I don't agree that Havs need to be kept on leash all the time, and Kodi regularly goes on off-leash jaunts with other dogs (that are ALSO well trained to come back to their owners when called!) so I know that it can be done safely with more than one dog.

HOWEVER, I don't think that "loose dog" (of ANY breed) "cars" or "street" should EVER be in the same conversation. I don't care whether your talking about a Chihuahua or an Irish Wolf Hound, the possibility for the animal to get hurt or killed is just WAY too great for them to be loose where there is any chance of traffic. If a car can kill a deer, it can kill ANY breed of dog.

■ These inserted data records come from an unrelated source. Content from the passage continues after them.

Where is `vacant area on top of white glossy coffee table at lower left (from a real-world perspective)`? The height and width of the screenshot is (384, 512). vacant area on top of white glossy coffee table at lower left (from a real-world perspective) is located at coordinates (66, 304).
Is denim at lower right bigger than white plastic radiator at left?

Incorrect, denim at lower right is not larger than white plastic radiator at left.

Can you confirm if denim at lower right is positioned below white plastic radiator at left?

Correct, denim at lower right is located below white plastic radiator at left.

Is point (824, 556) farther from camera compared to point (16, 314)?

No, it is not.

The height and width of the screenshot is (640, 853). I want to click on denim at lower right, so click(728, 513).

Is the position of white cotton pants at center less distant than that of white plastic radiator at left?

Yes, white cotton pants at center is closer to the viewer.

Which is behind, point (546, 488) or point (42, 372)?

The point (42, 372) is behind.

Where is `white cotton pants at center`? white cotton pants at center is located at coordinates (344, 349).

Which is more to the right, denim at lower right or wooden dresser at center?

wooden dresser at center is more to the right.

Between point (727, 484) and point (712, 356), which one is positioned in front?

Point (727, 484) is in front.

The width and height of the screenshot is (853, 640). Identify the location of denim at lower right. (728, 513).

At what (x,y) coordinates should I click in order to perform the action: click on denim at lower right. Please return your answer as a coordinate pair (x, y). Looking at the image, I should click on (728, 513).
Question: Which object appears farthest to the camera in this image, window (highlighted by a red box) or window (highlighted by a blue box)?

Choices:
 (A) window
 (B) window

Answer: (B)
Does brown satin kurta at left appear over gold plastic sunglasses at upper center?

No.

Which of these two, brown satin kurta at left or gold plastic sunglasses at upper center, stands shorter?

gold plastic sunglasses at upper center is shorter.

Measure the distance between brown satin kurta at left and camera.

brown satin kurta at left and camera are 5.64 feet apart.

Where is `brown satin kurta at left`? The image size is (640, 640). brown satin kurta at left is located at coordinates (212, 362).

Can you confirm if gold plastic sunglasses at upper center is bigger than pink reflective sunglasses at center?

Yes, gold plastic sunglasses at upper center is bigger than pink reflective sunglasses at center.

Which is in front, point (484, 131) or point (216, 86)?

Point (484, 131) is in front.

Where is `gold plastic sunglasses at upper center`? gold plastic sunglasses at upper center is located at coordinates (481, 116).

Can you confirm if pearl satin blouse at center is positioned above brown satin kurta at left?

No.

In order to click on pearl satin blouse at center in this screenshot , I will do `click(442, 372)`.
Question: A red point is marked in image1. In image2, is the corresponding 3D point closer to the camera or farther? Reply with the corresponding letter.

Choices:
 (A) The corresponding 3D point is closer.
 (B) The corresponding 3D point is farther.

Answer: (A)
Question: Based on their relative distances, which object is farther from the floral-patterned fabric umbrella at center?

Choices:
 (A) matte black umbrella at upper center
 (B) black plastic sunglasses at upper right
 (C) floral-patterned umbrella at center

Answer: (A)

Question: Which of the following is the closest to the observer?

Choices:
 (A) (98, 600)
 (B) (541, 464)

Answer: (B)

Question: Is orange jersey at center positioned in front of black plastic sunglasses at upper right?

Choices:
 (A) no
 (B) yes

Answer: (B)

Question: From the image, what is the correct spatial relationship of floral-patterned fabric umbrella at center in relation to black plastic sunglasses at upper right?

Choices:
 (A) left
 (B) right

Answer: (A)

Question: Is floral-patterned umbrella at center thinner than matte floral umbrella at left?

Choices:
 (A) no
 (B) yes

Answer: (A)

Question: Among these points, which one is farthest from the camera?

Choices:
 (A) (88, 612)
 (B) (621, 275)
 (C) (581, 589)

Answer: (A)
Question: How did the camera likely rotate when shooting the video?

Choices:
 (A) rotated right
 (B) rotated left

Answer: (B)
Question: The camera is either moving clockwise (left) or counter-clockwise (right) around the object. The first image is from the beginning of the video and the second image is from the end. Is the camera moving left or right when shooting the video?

There is a BIG difference between letting your dog loose in an urban (or even suburban) environment, or letting them enjoy the freedom of running back and forth and just being dogs when you are out in a state park or on the beach.


----------



## The Laughing Magpie (Aug 20, 2009)

I agree it is all in the recall. I can walk with all three of my dogs off leash. It took lots of training and training them one at a time. They will all heal off leash even the blind one although if he can not hear your steps or sometimes make contact with your leg he will just lay down and bark until you reasure him. I do not walk them in the neighborhood off leash too dangerous. They do enjoy off leash in a safe area beach, park, a large property. It can be done but you need to really work at it.


----------



## Suzi (Oct 27, 2010)

krandall said:


> I DEFINITELY think that Havs can be taught to respond off leash. But it takes time and effort and MANY repetitions for a dog to be reliable off leash. You have to make responding to you be more rewarding than anything else in the dog's life. Make sure that being with you is the most fun your dog can have.
> 
> A lot of people make the mistake of only calling their dogs when they want to put them on the leash, bring them back in the house, brush them, give them a bath... you get the idea. Until your dog has a REALLY reliable recall under less challenging circumstances, DON'T call them under more challenging circumstances. Go and get them, or if this won't be possible, don't let them loose.
> 
> ...


 Karen's post for teaching recall and release is a very good suggestion for you to try. I do not know where you live and what the weather is like right now. I work for the parks department here in rainy Oregon and right now no one is playing tennis. I always see people taking their dogs in the court. It is a good safe area to train. you could use a ball if your dogs retrieve say the command when they are coming back to you bring a lot of treats. At least this is a safe place to let them run free.


----------